Regulation is necessary

Story by Raga Justin, news editor

Desperately pleading, terrified by the cold glint of metal winking at her from a gloved hand, a schoolteacher begs for the lives of the first-graders huddled behind her. But her cries fall on deaf ears, and before her unseeing eyes little bodies start falling to the floor.

Gun control is a highly contentious issue that has polarized the nation, gaining prominence in recent years as the number of mass shootings spikes. The crux of the matter is this: yes, people hold the guns, and yes, people are the real killers, but here we are basically pushing into their hands the means to endless destruction.

What is it about the word ‘control’ that makes so many people see red? Is it our American arrogance? Our penchant for the extreme and the need to push beyond the safe zone? Our crippling, clinging dependence on the notion of “freedom” that invariably comes up anytime anyone tries to make a change?  

To me, freedom is not synonymous to having 35 military-grade weapons stored in the basement. And it’s not synonymous to a man plagued by hallucinations and ‘messages from God’ being able to walk out of a gun show with countless rifles, as easily as I could buy a pack of gum from a convenience store.

Control does not mean men in black suits will whisk your guns away the moment new laws are passed restricting them. Rather, it means curbing the overly excessive purchase of guns and ammunition—a reported $31.8 billion industry.

While the government monitors guns bought through the number of background checks run, there are millions more being bought quietly and unobtrusively in private sales and gun shows, meaning no background checks required. Meaning anyone—literally anyone—with a little bit of cash can end up with a whole lot of guns.

I’m no political wunderkind, but something isn’t quite right. When we have made it so easy to purchase weapons with the potential to annihilate, to cause mass panic and heartbreak, it is time for some serious self-reflection.

When we have made it so easy to purchase weapons with the potential to annihilate, to cause mass panic and heartbreak, it is time for some serious self-reflection.

— Raga Justin

On another note, a prominent argument utilized by the faction that vehemently opposes gun control is a call for improvements in mental illness treatment. But the thing is, mental illness is a vague and specious thing, with no clear qualifications and numerous exceptions. You can’t get everyone. And even if you do, guns are still there, just waiting to be handled by a potential psychopath who slipped through the system.

I’m not arguing against improved mental health treatment, but stopping there and pretending like that’s a viable solution isn’t in anyone’s best interests.
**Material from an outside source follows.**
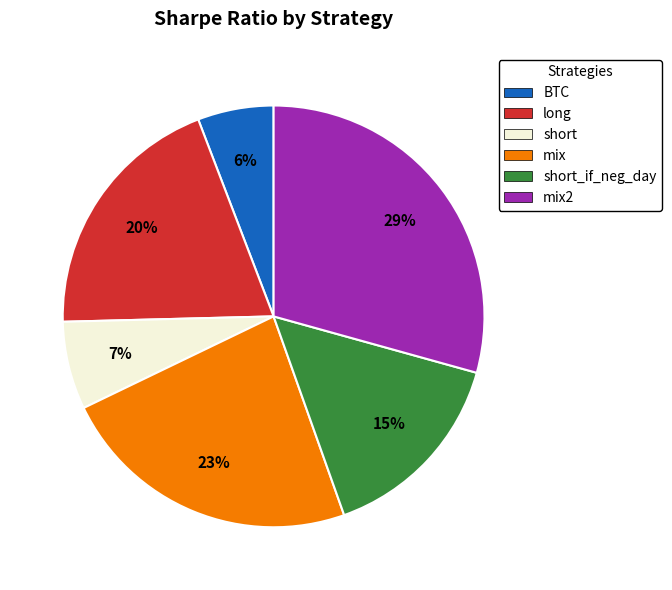

To the nearest percent, what is the difference between the largest and smallest slice percentages?

23%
It’s not solving the problem; it’s skirting it.

We can do something. We can face this issue head-on, squarely and unflinchingly, and realize that what we’re doing is blindly selling murderers the objects that will eventually cause of our downfalls. We can stop making excuses. And we can finally use the real freedom guaranteed to us so many years ago, freedom in the best and truest sense of the word—the freedom to live.